9:15pm – Battle Trance
Travis Laplante – tenor saxophone
Mathew Nelson – tenor saxophone
Jeremy Viner – tenor saxophone
Patrick Breiner – tenor saxophone
On August 26, 2022, “the unusual quartet Battle Trance, comprised of four wildly talented tenor saxophonists” (NPR), released Green of Winter, the followup to 2016’s Blade of Love, one of the “20 Best Avant Albums of the year” (Rolling Stone), a record featuring “three adventurously dense movements … that maintain a focused sense of restraint and melody throughout” (Pitchfork).
ROVA
Think of the human voice in music. The most primal of instruments, it can melt you or move you to tears on the spot. Then it’s the saxophone, one-step removed from the human voice, and the next most powerful messenger in music. Johnny Hodges, Albert Ayler, Steve Lacy, Pharoah Sanders, Oliver Lake, King Curtis, Tim Berne, John Butcher – to name only a few of the many singular voices on the instrument who, with one short phrase or even one sound, can take your breath away, or excite and inspire you to great heights.
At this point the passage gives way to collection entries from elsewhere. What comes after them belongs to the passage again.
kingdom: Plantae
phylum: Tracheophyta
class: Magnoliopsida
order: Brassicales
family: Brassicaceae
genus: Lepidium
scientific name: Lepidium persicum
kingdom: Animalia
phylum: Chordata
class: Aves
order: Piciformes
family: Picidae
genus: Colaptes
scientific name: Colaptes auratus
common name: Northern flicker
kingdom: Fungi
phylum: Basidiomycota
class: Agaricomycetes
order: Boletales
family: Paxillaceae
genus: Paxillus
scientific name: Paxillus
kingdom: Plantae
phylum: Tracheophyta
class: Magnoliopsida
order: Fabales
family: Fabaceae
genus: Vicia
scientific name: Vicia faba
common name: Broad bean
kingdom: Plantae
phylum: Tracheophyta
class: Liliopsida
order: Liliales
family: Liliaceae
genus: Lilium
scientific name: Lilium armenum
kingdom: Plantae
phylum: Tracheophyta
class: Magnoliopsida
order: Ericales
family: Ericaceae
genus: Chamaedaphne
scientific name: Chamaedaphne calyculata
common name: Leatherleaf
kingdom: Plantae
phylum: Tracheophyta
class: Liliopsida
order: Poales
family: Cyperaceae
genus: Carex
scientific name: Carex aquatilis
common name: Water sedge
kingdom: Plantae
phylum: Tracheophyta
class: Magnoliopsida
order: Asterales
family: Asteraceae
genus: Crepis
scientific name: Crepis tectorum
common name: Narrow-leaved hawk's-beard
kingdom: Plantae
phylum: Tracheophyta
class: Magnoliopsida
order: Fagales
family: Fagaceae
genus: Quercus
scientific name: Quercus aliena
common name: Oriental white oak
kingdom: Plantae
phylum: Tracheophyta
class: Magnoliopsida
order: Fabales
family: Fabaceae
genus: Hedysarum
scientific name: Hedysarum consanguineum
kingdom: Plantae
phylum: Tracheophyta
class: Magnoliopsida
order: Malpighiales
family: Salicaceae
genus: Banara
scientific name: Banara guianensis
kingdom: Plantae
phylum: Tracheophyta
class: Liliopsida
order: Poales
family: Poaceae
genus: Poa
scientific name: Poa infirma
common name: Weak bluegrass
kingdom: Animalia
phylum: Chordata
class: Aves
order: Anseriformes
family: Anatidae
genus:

Multiply that power, that capability, times 4, and you have a saxophone quartet. Rova Sax Quartet: a group that can move you the way an Eastern European choir of voices can move you, but also a group with force, a force that can feel as if it’s tearing the walls of the listening space down, or that can simulate the complex sound of a machine, or one of nature’s wild phenomena, or conversely, the almost-silent overlapping sound patterns heard with eyes closed in a field in the wilderness.
Rova Sax Quartet’s musical goal has always been, since 1978, to instigate, to challenge, and to inspire. The group explores the synthesis of composition and collective improvisation, creating exciting, genre-bending music. Rova:Arts, formed in 1986, acts as the umbrella organization for the musicians, facilitating the goals and productions and tours, the collaborations and special projects.
Battle Trance
Battle Trance is a genre-defying ensemble of four tenor saxophonists: Travis Laplante, Patrick Breiner, Matthew Nelson, and Jeremy Viner. They perform the compositions of Travis Laplante.
The saxophonists in Battle Trance push their instruments to the limit. They utilize the full sonic palette of the saxophone, shedding new light on it as an ensemble instrument. They circular breathe to build continuous and hypnotic waves of sound, layer multiphonics to create intricate textures, and use blistering fast lines that seem to liquefy into each other. Unorthodox articulations and unusual fingerings are also a part of the vast sonic vocabulary that the members of Battle Trance are demanded to master. This being said, Battle Trance is also an ensemble that knows that a simple melody has the ability to shatter the heart.
In Battle Trance, all of the players are asked to surrender their personal expectations, agendas, and desires in service of the Whole Sound. It is then that the individuals can enter into the true structure of the whole ensemble. Paradoxically, it is the selfless structure that allows the capacity of the ensemble members to increase, in service to a sound that is far greater than the sum of its parts. By surrendering their egos to the best of their abilities, there is a heightening of the ensemble’s collective force, control, feeling of space, sensitivity, freedom of movement, sonic spectrum, breath, and ability to penetrate the heart. Once the separation between the individual players of the ensemble disappears, the ensemble itself is allowed to dissolve into the audience and the performance space, which opens a portal of resonance.